Want a waiver from water restrictions? Here's what to do.


Posted on August 20, 1999 at 15:41:38:

I used to hate it when I heard it was supposed to rain on the weekends -- especially during the summer. That meant no outdoor activities like swimming, cookouts, picnics, sightseeing. But as last weekend approached and I heard the weather forecast, I was delighted to hear something I used to dread -- a 70 percent chance of rain on Saturday and Sunday.

Even as those forecasts came true, it was not enough. It won't make much of a dent on this unprecedented drought. The damage is excessive and it would need to pour for a month or more for us to start seeing relief.

Like it or not, the governor has issued an executive order prohibiting water use in most cases, but he has provided an out.

In order to prevent a deluge of requests for exemptions relating to the governor's executive order, each county has been given authority to grant waivers to the restrictions.

In St. Mary's County, a three-member board has been set up to accept waivers. It took its first application August 16 and so far has received five, rejected two, modified another and granted two. However, this board -- the Drought Coordinator Committee -- can only make recommendations for waivers. The final judgment is made by county administrator Mort Smedley.

To apply for a waiver in St. Mary's County, you can get an application from the county commissioners office in the Governmental Center in Leonardtown.

In Calvert, County Administrator Joe Allman and Don Hall with Calvert County Emergency Management have been given the authority to review the applications. Up to this point, eight applications have been received.
Those seeking exemptions in Calvert County can get a Drought Emergency Application for Variance Form at the reception desk in the courthouse in Prince Frederick or access the county's website at: www.co.cal.md.us. You can also request a form by calling the Emergency Management Office at (410) 535-1600 (extension 301/302). Requests may be submitted by fax to (410) 535-5594, hand delivered to the County Administrator's Office in Room 209 of the courthouse or mailed to Drought Coordinator, c/o County Administrator's Office, 175 Main Street, Prince Frederick, MD 20678.

For all state information regarding the drought and the specific provisions of the governor's statewide water use executive order, the web address is: www.mde.state.md.us/drought/variance.

And please adhere to these restrictions. If you don't you're breaking the law and you could face trouble you don't really want to simply because you don't like a brown lawn. Penalties for violators range from a warning to a fine of up to $1,000. You could also face up to six months in jail for violating the governor's order.
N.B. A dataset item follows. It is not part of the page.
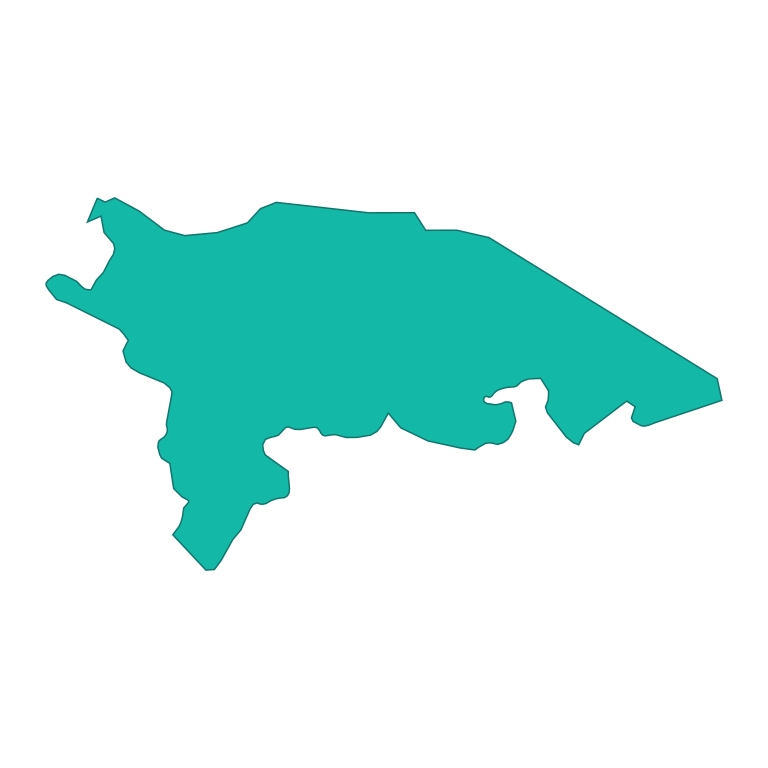 an SVG outline of Thurgau
{"feature_id": "CHE-174", "entity_name": "Thurgau", "entity_type": "Canton", "adm_level": 1, "iso_a3": "CHE", "parent_name": "Switzerland", "parent_adm1": "", "projection": "orthographic", "projection_center": [9.06, 47.531], "detail": "fine", "context": "isolated", "style": "filled", "palette": "teal", "viewbox_px": 768, "rotation_deg": 0, "n_neighbors": 0, "source": "natural_earth", "source_scale": "10m", "svg_char_len": 2262}
<svg xmlns="http://www.w3.org/2000/svg" viewBox="0 0 768 768"><path d="M139.9,211.5L140.5,212.1L164.5,230.2L184.8,235.6L217.3,232.6L247.4,222.9L260.6,208.6L276.3,202.4L368.7,212.8L414.5,212.7L425.7,230.3L456.7,230.2L489.0,237.6L717.2,378.7L721.9,400.4L721.7,400.4L655.9,422.4L648.4,425.3L644.5,426.1L641.4,425.8L633.1,421.5L632.3,419.6L631.4,418.1L635.1,406.7L626.6,401.1L584.4,433.3L578.7,444.8L573.3,442.7L566.1,436.8L547.4,412.8L545.5,407.0L548.1,400.3L548.5,395.8L548.5,390.8L540.7,378.4L529.0,378.9L524.9,380.2L521.0,381.9L516.9,385.9L514.4,386.8L507.6,387.3L502.9,388.3L497.7,390.2L494.5,392.6L491.9,395.9L489.8,397.2L488.4,397.1L486.6,396.2L485.1,396.7L483.7,398.3L483.8,401.5L486.9,403.5L495.7,404.8L500.8,403.8L505.3,401.9L509.0,402.0L511.5,402.8L515.8,421.2L512.8,430.7L510.9,434.5L507.8,439.3L503.3,442.6L497.6,444.4L490.6,442.8L485.8,443.2L478.2,447.5L475.0,450.0L460.3,448.0L427.9,440.9L400.7,427.8L388.3,413.1L380.8,426.7L377.0,431.4L370.4,435.2L356.6,437.4L346.2,437.5L335.8,434.7L332.6,434.7L325.2,435.9L322.8,435.2L320.9,433.1L319.2,430.0L317.0,427.7L314.3,427.2L299.9,429.5L294.9,429.3L288.3,426.9L285.4,427.7L278.4,435.2L274.9,436.4L270.4,437.4L265.4,439.4L262.7,444.8L263.5,451.0L265.3,455.0L288.3,471.5L288.3,475.9L289.5,488.5L289.1,492.6L287.5,495.7L284.6,497.6L278.8,498.2L274.3,499.3L270.1,501.1L266.3,503.4L263.0,504.2L260.2,504.1L257.0,502.9L253.3,504.3L250.2,508.7L240.9,529.9L232.8,539.5L221.2,560.3L214.4,569.5L205.9,570.1L172.8,534.8L179.2,526.2L181.0,522.2L182.5,516.7L183.7,508.0L188.6,502.3L188.6,500.5L181.9,496.8L173.7,488.6L169.8,463.4L161.6,458.2L159.8,454.6L157.9,447.5L158.2,443.5L158.8,441.3L160.2,439.8L164.0,437.2L165.7,435.2L167.2,432.0L167.3,429.7L167.3,428.1L166.7,426.5L166.4,424.2L166.8,421.3L171.6,395.4L172.0,391.7L169.8,387.6L164.0,382.9L139.4,372.8L131.0,367.9L126.2,362.2L123.0,351.1L126.9,342.9L128.4,340.7L123.9,334.2L119.3,329.1L66.6,302.9L56.6,299.5L49.1,290.3L46.3,285.9L46.1,283.2L47.9,280.5L52.9,276.4L58.8,274.3L64.8,275.3L76.7,281.4L81.2,286.2L84.9,289.1L88.4,289.8L91.1,289.8L96.3,280.2L103.5,272.2L109.8,259.9L113.3,254.6L114.8,248.5L113.5,243.5L104.1,232.5L101.0,216.1L87.4,222.0L97.2,198.5L97.8,198.5L105.1,202.1L114.7,197.9L139.9,211.5Z" fill="#14b8a6" stroke="#0f766e" stroke-width="1.5"/></svg>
I know a lot of people have felt that the governor has been somewhat Draconian in imposing his water restrictions. But when you don't know what the future holds -- and we don't know when an extended period of rain will come our way -- it's better to err on the side of caution. So I believe the governor is right to do the cautious thing.

And if nothing else, this drought has made us look at a problem that has existed before the rains didn't come. That's why I am hosting a public forum on September 15 at the Calvert Pines Senior Center in Prince Frederick at 10 a.m. to talk about our aquifers here in Southern Maryland.

At this meeting, we will discuss the water levels in the aquifers that supply our area water as well as the reasons why so many of our local wells are failing. Key officials from the Maryland Department of the Environment, the U.S. Geological Society and the Maryland Department of Resources will be present. In addition to hearing proposals from these officials, you will be able to ask them questions that either concern or confuse you about this very complex issue.

I'm confident that some enlightening discussion among the public officials and the general public will lead to some real progress and I look forward to seeing you there.

But before this meeting, let's see what we can do do reduce water use in Maryland. Assuming one out of every two Marylanders (approximately 2.5 people) decide to conserve water we can:

* Save 12.5 million gallons of water per day and 375 gallons per one by reducing our time in the shower by one minute.

* If we turn our faucet off while brushing our teeth, we can save 10 million gallons of water a day or 300 million gallons a month.

* If we put a full load of laundry in the machine, we can save 26.25 million gallons of water a day or 787 million gallons of water per day.